Thanks for the detailed account. It makes perfect sense technically. Question is how could the spine of an arrow shaft be included in this equation? A weaker one in particular?


----------



## Luke Cool

Archer-Boy said:


> Thanks for the detailed account. It makes perfect sense technically. Question is how could the spine of an arrow shaft be included in this equation? A weaker one in particular?

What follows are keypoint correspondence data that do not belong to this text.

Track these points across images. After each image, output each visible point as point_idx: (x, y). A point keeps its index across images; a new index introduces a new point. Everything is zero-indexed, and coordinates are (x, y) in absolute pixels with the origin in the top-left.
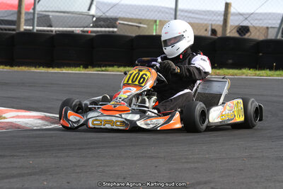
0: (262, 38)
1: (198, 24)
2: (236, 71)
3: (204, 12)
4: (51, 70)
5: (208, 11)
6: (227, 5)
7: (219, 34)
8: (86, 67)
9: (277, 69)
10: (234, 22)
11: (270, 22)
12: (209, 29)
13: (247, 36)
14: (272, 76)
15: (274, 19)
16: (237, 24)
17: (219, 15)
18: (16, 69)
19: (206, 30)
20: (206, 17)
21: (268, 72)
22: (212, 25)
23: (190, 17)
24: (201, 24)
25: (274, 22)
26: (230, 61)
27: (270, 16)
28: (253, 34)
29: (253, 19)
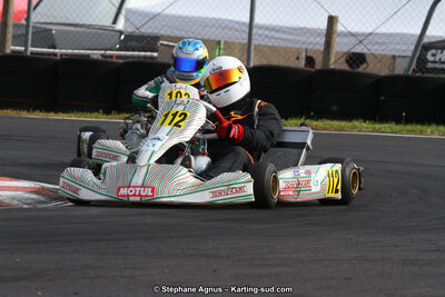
0: (385, 72)
1: (284, 48)
2: (343, 124)
3: (295, 29)
4: (52, 116)
5: (302, 29)
6: (332, 20)
7: (319, 65)
8: (107, 112)
9: (407, 122)
10: (341, 46)
11: (398, 47)
12: (304, 55)
13: (362, 69)
14: (400, 132)
15: (405, 44)
16: (346, 50)
17: (318, 35)
19: (298, 58)
20: (298, 38)
21: (393, 126)
22: (306, 50)
23: (273, 37)
24: (291, 49)
25: (405, 48)
26: (335, 108)
27: (398, 38)
29: (371, 43)
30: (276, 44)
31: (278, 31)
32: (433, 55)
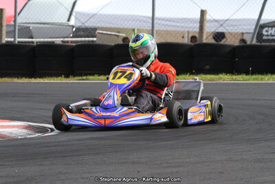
0: (236, 43)
1: (174, 32)
3: (181, 19)
4: (33, 80)
5: (184, 19)
6: (203, 13)
8: (67, 76)
9: (253, 73)
10: (210, 28)
11: (245, 27)
12: (186, 35)
14: (249, 80)
15: (249, 25)
16: (213, 30)
17: (195, 22)
19: (183, 37)
20: (183, 25)
21: (244, 76)
22: (188, 32)
23: (167, 25)
24: (178, 32)
25: (249, 27)
26: (208, 67)
27: (244, 22)
28: (229, 40)
29: (228, 25)
30: (169, 29)
31: (170, 21)
32: (267, 31)
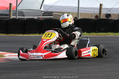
0: (116, 19)
1: (88, 13)
2: (105, 34)
3: (91, 8)
4: (24, 35)
5: (93, 8)
6: (101, 5)
8: (40, 33)
10: (104, 12)
12: (93, 15)
13: (110, 18)
17: (97, 9)
18: (9, 35)
19: (92, 16)
20: (92, 10)
22: (94, 14)
23: (85, 11)
24: (90, 13)
26: (103, 29)
28: (112, 17)
29: (112, 11)
30: (86, 13)
31: (86, 9)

All arrows will oscillate as they go through the air. As the arrow leaves the knock, if the rest is misaligned, the cable rod and the knock will jump in the direction of the misalignment. The bow does this because the arrow pushes on the bow just as hard as the bow pushes the arrow. A weaker spine of an arrow shaft is not as resistant to misaligned and/or powerful bows. A perfect alignment to compensate for a compound bow's normally imperfect thrust vector is not possible. A useable alignment is obtainable, but the more force you apply to an arrow, the stiffer it will need to be to minimize the oscillations to an aim-able level.


----------



## Luke Cool

jordonsc said:


> This was a really interesting read, thanks everyone who posted details on how an arrow picks up during launch. I'm curious though, how would a whisker biscuit style rest effect the pick up? My d-loop is ~ 1/8th high and I have a whisker biscuit, the two feel counter-productive?
> 
> Am I right in assuming that a blade rest might be a wise investment?
> 
> Thanks


The whisker biscuit is a great rest. When aligned properly, it has no influence on an arrows trajectory, and very little influence on its speed. Unless it is worn out, it is a foolproof rest.
If an arrow's flight touches a blade rest, it applies influence to the back bottom of the arrow. This creates an inconsistency that becomes evident at longer ranges. I am not a big fan of blade rest. 
A correctly adjusted drop-away is great, and they are pretty dependable. it has no influence on an arrows trajectory, and no influence on its speed. I love drop-aways, but I always use a whisker biscuit on my hunting bow.


----------



## Luke Cool

I have found that the d-loop should be adjusted 1/8th of an inch high from the rest's center to compensate for the bow's thrust vector being generated between the holding point under the bow mass's vertical center, and the D-loop. 
And, on a right-hand bow, the rest should be adjusted a little less than 1/8th of an inch to the right from the bow's center to compensate for the bow mass's horizontal center being located to the right of the bow's center.
I use a "Saunders Forked Horn Bow Square ($15)" to help with the D-loop placement. 
For the rest's horizontal alignment, I use the bow's center marker. If the bow's center is not marked, I align it between the string and the center of the handle.
This should get your bow to where very little additional tuning should be needed. After paper tuning, I have noticed most bows are close to these settings.
The correct alignment is determined purely by the launch power's vector. A vector is a measured force in a specified direction.
The launch power's vector is created between the forced separation facilitated by the draw, and the bow's weight distribution as the bow is being held.


----------